— Given text —
..........

BRADENTON, Fla. — The Florida Municipal Power Agency is in the midst of a complex $400 million transaction that involves the sale of fixed- and auction-rate revenue bonds and includes partially unwinding several forward swaps associated with the financing.
To meet Florida’s growing need for electricity and to hedge against rising energy prices, the FMPA is using a series of three financings to build a $258 million natural gas-burning power plant on the state’s east coast. It also is refinancing loans related to previous generation projects and securing long-term wholesale natural gas supplies.
The complex transaction started last Friday with the sale of $125 million of Series 2006A fixed-rate bonds insured by Financial Security Assurance Inc. The agency decided to sell the 10-year bonds and partially terminates some synthetic swaps entered into late last year due to better-than-anticipated interest rates in that section of the yield curve.
The offering continues this Wednesday when the power agency prices $225.8 million of tax-exempt Series 2006B auction-rate bonds, and $45 million of taxable Series 2006C auction-rate securities insured by CIFG Assurance North America Inc., said Craig Dunlap of Dunlap & Associates Inc., the FMPA’s financial adviser. Swaps related to those transactions will remain in place.
Mark Larson, chief financial officer of the FMPA, said the financings are driven by the energy requirements of the agency’s 29 member municipal utilities — whose power demand is growing between 2½ and 2¾% each year — and the retirement of older generating units. Fifteen of those members will be parties in the development of the gas-fired power plant.
Knowing of near-term financing needs and wanting to capture low interest rates led the agency to enter in December entered into a series of forward floating-to-fixed interest rate swap agreements covering a combined notional amount of $451.4 million to hedge against the risk of interest rate increases before the issuance of the Series 2006A, B, and C bonds.
Larson said that as the deal got closer to being marketed the agency decided to sell the $125 million of fixed-rate bonds and terminate a similar notational swap amount after analysis showed that fixed-rate borrowing was more advantageous for that portion of the financing maturing during the first 10 years.“We saw that if we had our druthers, we’d rather be issuing fixed rate on the front end up to the point where the curve crossed the line for the synthetic yield,” Larson said. “Net of termination costs, we e still had money in our pocket.”
Larson said the FMPA had negotiated “favorable provisions” with the swap counterparties that enabled it to make these terminations economically more positive.
“The total economic effect is we’ll be better off having done the fixed-rate component than if we’d stayed with the swaps and issued auction-rate debt across the entire curve,” Larson said.
Counterparties to the swap agreements relating to the Series 2006B bonds are Merrill Lynch Capital Services Inc., Goldman Sachs Capital Markets LP, Morgan Stanley Capital Services Inc., Bear Stearns Capital Markets Inc., and J. P. Morgan Chase Bank NA.

..........

— Information supplied —
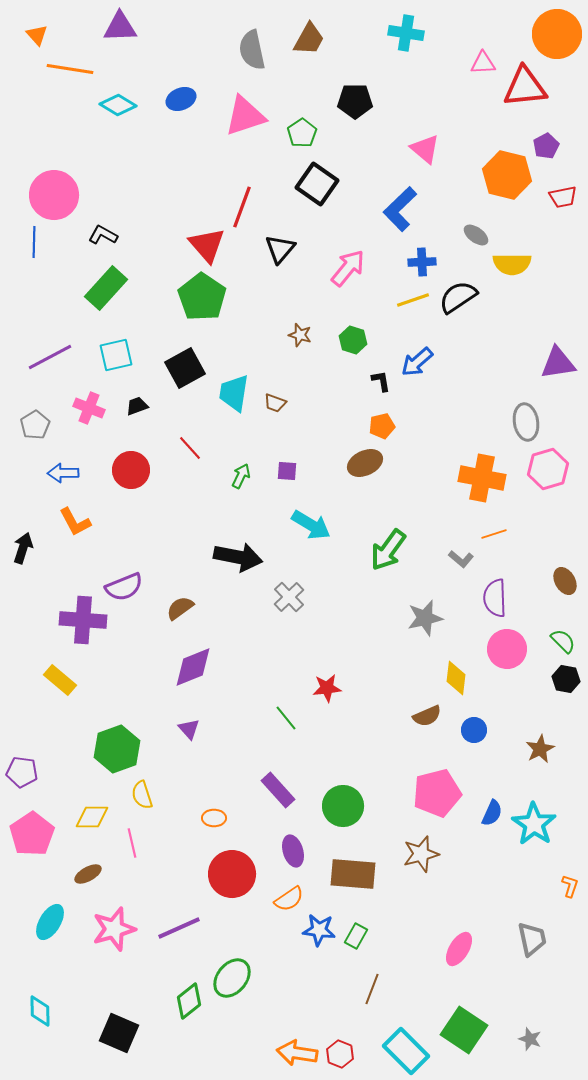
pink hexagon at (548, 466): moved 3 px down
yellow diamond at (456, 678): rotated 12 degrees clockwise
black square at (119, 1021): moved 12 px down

..........

— Tasks for this exercise —
(A) According to the power agency article, why did the agency decide to sell the $125 million of fixed-rate bonds and end a matching amount of its swaps? Answer in one to three sentences.
(B) Answer these questions from the power agency article, marking each answer the same way, one per line:
(i) How many member municipal utilities does the agency have?
(ii) Which firm is the agency's financial adviser?
(iii) Which company insured the Series 2006A fixed-rate bonds?
(C) Retype the part of the power agency article starting at "The complex transaction" and ending at "the yield curve.".
The listing has no connection to the power agency article.

— Worked solutions —
(A) Analysis showed that fixed-rate borrowing was more advantageous for the portion of the financing maturing in the first 10 years, because interest rates in that section of the yield curve were better than anticipated. Larson added that, net of termination costs, the agency still came out ahead.

(B)
(i) 29
(ii) Dunlap & Associates Inc.
(iii) Financial Security Assurance Inc.

(C)
The complex transaction started last Friday with the sale of $125 million of Series 2006A fixed-rate bonds insured by Financial Security Assurance Inc. The agency decided to sell the 10-year bonds and partially terminates some synthetic swaps entered into late last year due to better-than-anticipated interest rates in that section of the yield curve.